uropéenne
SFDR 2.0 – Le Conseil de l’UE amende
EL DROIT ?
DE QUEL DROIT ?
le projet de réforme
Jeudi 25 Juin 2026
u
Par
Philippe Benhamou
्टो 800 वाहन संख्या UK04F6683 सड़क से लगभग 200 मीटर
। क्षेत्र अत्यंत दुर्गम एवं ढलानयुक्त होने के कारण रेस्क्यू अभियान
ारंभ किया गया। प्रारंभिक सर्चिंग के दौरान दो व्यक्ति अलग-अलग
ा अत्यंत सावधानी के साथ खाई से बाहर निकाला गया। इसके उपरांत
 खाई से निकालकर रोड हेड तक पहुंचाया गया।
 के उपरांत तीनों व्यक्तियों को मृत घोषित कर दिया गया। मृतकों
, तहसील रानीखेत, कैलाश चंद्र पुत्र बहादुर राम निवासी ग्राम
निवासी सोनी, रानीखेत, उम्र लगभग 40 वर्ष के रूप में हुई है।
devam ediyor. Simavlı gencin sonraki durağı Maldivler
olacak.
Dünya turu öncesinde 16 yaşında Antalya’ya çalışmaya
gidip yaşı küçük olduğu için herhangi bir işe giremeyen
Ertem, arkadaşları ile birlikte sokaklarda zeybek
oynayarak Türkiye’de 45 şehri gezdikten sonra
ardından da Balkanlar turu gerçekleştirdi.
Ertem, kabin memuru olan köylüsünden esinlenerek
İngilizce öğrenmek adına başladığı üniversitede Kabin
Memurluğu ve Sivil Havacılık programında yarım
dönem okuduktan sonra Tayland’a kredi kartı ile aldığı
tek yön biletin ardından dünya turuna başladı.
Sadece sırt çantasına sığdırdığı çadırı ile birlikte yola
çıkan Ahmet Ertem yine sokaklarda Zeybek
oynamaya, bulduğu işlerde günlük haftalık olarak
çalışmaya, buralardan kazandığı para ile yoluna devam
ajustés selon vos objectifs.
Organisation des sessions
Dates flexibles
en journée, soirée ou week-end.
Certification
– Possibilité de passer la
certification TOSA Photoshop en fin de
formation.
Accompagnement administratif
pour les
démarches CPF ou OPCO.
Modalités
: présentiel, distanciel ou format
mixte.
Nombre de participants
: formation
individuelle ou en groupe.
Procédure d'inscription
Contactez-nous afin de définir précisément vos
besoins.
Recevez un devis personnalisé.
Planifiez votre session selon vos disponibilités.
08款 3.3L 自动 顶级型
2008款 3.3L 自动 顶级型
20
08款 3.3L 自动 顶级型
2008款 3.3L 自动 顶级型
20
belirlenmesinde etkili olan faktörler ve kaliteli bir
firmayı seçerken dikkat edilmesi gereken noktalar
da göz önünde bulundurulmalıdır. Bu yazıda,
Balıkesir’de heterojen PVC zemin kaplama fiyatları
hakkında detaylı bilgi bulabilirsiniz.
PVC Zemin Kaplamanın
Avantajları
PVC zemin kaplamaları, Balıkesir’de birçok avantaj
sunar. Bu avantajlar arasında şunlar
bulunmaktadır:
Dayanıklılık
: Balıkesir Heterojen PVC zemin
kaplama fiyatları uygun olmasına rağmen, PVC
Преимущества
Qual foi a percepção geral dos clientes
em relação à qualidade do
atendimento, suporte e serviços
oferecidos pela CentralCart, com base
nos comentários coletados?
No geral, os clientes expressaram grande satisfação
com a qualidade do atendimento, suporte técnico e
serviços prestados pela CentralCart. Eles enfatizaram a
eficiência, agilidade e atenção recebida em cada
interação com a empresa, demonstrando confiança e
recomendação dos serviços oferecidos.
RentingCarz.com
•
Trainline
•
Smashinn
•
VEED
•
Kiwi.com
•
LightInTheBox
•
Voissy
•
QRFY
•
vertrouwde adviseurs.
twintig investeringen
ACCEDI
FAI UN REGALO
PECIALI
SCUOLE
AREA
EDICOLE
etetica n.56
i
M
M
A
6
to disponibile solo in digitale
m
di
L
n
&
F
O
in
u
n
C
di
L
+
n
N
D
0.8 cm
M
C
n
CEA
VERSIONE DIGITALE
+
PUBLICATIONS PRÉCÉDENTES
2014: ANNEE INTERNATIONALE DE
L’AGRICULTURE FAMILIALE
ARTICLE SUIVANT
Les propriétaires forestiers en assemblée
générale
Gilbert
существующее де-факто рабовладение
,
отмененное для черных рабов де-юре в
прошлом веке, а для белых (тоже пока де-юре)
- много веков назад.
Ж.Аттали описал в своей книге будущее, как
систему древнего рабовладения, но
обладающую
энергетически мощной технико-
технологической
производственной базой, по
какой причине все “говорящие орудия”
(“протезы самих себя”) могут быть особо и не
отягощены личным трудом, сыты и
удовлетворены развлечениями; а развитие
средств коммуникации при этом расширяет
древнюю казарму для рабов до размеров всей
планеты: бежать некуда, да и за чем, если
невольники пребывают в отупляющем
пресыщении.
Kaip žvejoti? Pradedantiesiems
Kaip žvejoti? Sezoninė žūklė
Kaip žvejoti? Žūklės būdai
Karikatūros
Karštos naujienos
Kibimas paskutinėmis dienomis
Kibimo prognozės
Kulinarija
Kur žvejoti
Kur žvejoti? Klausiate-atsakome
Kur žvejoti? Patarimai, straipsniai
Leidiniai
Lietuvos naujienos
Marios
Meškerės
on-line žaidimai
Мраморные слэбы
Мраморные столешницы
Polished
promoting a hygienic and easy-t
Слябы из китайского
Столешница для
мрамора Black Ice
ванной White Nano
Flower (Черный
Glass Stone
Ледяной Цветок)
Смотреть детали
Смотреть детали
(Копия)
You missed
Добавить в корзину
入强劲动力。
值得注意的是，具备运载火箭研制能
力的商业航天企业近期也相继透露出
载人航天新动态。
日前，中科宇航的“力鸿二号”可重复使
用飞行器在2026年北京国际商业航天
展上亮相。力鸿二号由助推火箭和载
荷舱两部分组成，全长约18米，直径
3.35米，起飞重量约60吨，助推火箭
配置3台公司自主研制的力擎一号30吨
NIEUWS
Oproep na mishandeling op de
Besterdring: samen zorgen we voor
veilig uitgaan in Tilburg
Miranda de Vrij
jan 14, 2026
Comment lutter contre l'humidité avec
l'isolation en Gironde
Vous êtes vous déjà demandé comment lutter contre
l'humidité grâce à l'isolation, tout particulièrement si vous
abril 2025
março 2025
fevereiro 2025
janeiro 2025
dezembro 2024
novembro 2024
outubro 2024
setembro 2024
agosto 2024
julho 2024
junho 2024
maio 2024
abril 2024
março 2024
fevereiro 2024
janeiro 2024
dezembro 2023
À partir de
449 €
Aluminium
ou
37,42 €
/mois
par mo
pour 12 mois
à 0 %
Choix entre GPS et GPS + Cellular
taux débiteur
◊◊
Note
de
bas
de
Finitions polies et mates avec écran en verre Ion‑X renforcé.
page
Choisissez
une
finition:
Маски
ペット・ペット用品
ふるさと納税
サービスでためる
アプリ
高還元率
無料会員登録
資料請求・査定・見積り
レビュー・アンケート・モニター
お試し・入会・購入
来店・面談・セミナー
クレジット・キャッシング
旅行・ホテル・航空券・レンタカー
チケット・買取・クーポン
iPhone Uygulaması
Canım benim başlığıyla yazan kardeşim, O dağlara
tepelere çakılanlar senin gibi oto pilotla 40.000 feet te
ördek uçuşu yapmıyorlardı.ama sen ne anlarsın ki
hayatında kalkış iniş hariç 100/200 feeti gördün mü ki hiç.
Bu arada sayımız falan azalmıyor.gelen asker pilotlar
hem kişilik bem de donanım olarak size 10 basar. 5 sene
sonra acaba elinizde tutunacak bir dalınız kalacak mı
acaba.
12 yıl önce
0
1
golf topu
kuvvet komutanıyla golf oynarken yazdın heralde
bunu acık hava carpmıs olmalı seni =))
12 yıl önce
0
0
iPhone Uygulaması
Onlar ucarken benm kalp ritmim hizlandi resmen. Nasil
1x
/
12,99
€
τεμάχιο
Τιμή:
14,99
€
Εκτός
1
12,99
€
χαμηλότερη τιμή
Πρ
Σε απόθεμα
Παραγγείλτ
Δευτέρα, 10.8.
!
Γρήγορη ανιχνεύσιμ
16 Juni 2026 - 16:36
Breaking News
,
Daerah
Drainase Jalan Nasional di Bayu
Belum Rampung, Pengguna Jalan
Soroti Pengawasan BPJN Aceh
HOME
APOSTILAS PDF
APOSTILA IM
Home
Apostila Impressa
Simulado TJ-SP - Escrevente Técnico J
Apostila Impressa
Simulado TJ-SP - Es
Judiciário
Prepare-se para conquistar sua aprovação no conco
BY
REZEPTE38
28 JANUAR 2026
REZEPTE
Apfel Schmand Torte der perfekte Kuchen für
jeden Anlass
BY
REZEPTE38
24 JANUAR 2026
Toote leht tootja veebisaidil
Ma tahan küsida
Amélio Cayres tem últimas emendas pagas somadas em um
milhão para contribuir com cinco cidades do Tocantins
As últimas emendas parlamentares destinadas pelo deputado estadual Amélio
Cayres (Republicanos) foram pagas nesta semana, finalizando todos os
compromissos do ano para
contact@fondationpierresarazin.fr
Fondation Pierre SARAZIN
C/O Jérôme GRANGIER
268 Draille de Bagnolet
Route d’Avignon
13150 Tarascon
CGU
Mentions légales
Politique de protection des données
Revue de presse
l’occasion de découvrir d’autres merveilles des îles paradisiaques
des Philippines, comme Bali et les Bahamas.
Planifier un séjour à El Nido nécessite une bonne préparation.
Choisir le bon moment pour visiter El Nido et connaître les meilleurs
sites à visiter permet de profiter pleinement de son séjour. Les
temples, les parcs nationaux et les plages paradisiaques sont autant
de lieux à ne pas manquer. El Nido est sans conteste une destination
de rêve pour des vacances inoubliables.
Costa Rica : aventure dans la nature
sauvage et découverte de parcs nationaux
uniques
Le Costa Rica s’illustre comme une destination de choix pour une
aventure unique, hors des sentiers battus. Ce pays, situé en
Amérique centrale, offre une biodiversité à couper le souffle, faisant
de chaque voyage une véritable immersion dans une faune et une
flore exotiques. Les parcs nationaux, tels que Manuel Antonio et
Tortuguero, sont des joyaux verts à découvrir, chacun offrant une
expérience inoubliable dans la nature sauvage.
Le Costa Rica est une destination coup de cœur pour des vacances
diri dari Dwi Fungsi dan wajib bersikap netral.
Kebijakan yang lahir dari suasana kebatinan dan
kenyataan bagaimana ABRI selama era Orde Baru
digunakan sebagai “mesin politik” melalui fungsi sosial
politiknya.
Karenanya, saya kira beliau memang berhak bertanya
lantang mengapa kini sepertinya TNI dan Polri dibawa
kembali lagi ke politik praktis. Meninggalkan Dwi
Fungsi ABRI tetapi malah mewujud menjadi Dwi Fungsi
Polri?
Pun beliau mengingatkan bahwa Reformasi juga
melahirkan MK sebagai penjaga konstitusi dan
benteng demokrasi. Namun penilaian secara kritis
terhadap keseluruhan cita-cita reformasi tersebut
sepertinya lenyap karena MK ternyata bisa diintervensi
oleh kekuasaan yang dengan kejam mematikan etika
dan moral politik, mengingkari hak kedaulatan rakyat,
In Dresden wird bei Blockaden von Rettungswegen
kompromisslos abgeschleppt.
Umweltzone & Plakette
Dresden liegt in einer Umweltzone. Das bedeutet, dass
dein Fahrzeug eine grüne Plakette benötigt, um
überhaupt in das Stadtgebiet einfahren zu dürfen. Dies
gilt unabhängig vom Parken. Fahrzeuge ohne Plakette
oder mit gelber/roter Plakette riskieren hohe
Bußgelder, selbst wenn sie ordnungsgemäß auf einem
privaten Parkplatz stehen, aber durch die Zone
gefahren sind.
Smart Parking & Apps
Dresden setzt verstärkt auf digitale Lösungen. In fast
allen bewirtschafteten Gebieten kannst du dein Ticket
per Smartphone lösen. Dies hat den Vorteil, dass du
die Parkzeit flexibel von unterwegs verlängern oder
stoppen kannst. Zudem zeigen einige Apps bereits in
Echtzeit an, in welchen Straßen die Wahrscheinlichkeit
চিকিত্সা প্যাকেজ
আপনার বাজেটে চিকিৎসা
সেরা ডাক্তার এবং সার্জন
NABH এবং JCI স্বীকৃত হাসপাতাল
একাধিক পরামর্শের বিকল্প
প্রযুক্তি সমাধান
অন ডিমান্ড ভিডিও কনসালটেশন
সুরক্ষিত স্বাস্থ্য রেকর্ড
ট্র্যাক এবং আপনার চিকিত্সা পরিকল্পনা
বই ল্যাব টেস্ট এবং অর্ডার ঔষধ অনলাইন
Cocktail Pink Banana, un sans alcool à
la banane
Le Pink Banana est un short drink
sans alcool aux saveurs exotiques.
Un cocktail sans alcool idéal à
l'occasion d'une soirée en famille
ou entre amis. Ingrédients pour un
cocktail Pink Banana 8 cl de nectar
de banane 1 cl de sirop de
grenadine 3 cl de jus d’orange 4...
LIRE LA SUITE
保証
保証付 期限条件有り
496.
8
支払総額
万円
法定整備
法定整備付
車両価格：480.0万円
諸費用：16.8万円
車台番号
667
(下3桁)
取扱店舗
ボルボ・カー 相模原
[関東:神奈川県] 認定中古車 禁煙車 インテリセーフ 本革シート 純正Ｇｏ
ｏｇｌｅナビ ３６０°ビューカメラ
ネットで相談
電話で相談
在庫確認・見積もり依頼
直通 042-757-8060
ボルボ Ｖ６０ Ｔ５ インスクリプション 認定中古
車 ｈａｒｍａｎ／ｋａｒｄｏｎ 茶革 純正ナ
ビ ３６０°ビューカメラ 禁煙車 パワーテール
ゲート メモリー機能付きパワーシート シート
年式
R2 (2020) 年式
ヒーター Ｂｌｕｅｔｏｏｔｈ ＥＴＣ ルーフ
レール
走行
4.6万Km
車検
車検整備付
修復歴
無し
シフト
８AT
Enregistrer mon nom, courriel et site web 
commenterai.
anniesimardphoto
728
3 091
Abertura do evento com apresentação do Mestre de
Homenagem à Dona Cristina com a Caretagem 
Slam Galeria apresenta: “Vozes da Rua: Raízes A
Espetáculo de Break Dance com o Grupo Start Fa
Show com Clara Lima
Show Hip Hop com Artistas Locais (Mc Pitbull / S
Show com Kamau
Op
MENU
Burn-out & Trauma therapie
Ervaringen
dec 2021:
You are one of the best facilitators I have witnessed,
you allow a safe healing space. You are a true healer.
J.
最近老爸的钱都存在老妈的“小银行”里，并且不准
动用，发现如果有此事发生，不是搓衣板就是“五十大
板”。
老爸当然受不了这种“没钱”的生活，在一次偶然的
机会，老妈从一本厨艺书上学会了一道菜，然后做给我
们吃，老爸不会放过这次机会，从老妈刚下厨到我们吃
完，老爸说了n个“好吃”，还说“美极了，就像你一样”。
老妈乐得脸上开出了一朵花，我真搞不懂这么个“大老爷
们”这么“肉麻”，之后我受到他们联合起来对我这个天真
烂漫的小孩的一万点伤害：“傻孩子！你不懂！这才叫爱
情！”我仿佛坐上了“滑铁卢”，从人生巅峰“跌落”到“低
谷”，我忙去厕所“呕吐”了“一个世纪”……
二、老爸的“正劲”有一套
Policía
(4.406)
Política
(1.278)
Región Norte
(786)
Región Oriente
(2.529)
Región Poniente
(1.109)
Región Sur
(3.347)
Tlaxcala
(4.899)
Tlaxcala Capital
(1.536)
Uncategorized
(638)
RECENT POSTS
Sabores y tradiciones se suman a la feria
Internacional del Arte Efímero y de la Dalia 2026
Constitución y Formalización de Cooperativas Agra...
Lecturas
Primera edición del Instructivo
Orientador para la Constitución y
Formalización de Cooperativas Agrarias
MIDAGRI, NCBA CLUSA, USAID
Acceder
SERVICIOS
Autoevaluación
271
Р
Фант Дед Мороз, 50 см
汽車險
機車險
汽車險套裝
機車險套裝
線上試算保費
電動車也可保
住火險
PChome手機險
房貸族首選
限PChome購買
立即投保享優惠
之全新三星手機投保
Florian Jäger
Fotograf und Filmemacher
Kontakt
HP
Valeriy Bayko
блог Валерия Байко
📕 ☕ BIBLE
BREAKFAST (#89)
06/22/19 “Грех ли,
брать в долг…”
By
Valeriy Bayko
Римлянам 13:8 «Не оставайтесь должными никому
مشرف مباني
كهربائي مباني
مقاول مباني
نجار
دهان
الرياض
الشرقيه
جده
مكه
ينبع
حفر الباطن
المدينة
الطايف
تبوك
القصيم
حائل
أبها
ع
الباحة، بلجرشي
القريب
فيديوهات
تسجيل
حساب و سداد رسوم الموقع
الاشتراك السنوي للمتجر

» **To do**
Update the rows from the beginning through the line containing "da göz önünde", inclusive, so that "formation" reads "atelier" and nothing else changes.

» **Answer to this exercise**
uropéenne
SFDR 2.0 – Le Conseil de l’UE amende
EL DROIT ?
DE QUEL DROIT ?
le projet de réforme
Jeudi 25 Juin 2026
u
Par
Philippe Benhamou
्टो 800 वाहन संख्या UK04F6683 सड़क से लगभग 200 मीटर
। क्षेत्र अत्यंत दुर्गम एवं ढलानयुक्त होने के कारण रेस्क्यू अभियान
ारंभ किया गया। प्रारंभिक सर्चिंग के दौरान दो व्यक्ति अलग-अलग
ा अत्यंत सावधानी के साथ खाई से बाहर निकाला गया। इसके उपरांत
 खाई से निकालकर रोड हेड तक पहुंचाया गया।
 के उपरांत तीनों व्यक्तियों को मृत घोषित कर दिया गया। मृतकों
, तहसील रानीखेत, कैलाश चंद्र पुत्र बहादुर राम निवासी ग्राम
निवासी सोनी, रानीखेत, उम्र लगभग 40 वर्ष के रूप में हुई है।
devam ediyor. Simavlı gencin sonraki durağı Maldivler
olacak.
Dünya turu öncesinde 16 yaşında Antalya’ya çalışmaya
gidip yaşı küçük olduğu için herhangi bir işe giremeyen
Ertem, arkadaşları ile birlikte sokaklarda zeybek
oynayarak Türkiye’de 45 şehri gezdikten sonra
ardından da Balkanlar turu gerçekleştirdi.
Ertem, kabin memuru olan köylüsünden esinlenerek
İngilizce öğrenmek adına başladığı üniversitede Kabin
Memurluğu ve Sivil Havacılık programında yarım
dönem okuduktan sonra Tayland’a kredi kartı ile aldığı
tek yön biletin ardından dünya turuna başladı.
Sadece sırt çantasına sığdırdığı çadırı ile birlikte yola
çıkan Ahmet Ertem yine sokaklarda Zeybek
oynamaya, bulduğu işlerde günlük haftalık olarak
çalışmaya, buralardan kazandığı para ile yoluna devam
ajustés selon vos objectifs.
Organisation des sessions
Dates flexibles
en journée, soirée ou week-end.
Certification
– Possibilité de passer la
certification TOSA Photoshop en fin de
atelier.
Accompagnement administratif
pour les
démarches CPF ou OPCO.
Modalités
: présentiel, distanciel ou format
mixte.
Nombre de participants
: atelier
individuelle ou en groupe.
Procédure d'inscription
Contactez-nous afin de définir précisément vos
besoins.
Recevez un devis personnalisé.
Planifiez votre session selon vos disponibilités.
08款 3.3L 自动 顶级型
2008款 3.3L 自动 顶级型
20
08款 3.3L 自动 顶级型
2008款 3.3L 自动 顶级型
20
belirlenmesinde etkili olan faktörler ve kaliteli bir
firmayı seçerken dikkat edilmesi gereken noktalar
da göz önünde bulundurulmalıdır. Bu yazıda,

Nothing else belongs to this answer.